The best way to find out if an application has any unvalidated redirects or forwards is to:
- Review the code for all uses of redirect or forward (called a transfer in .NET). For each use, identify if the target URL is included in any parameter values. If so, if the target URL isn’t validated against a whitelist, you are vulnerable.
- Also, spider the site to see if it generates any redirects (HTTP response codes 300-307, typically 302). Look at the parameters supplied prior to the redirect to see if they appear to be a target URL or a piece of such a URL. If so, change the URL target and observe whether the site redirects to the new target.
- If code is unavailable, check all parameters to see if they look like part of a redirect or forward URL destination and test those that do.
How to prevent
Safe use of redirects and forwards can be done in a number of ways:
- Simply avoid using redirects and forwards.

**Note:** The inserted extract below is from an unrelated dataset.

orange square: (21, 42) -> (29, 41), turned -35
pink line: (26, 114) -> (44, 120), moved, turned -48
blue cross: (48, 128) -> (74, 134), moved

- If used, don’t involve user parameters in calculating the destination. This can usually be done.
- If destination parameters can’t be avoided, ensure that the supplied value is valid, and authorized for the user.
- It is recommended that any such destination parameters be a mapping value, rather than the actual URL or portion of the URL, and that server side code translate this mapping to the target URL.
- Applications can use ESAPI to override the sendRedirect() method to make sure all redirect destinations are safe.
- Avoiding such flaws is extremely important as they are a favorite target of phishers trying to gain the user’s trust.
Example Attack Scenarios
Scenario #1: The application has a page called “redirect.jsp” which takes a single parameter named “url”. The attacker crafts a malicious URL that redirects users to a malicious site that performs phishing and installs malware.
Scenario #2: The application uses forwards to route requests between different parts of the site. To facilitate this, some pages use a parameter to indicate where the user should be sent if a transaction is successful. In this case, the attacker crafts a URL that will pass the application’s access control check and then forwards the attacker to administrative functionality for which the attacker isn’t authorized.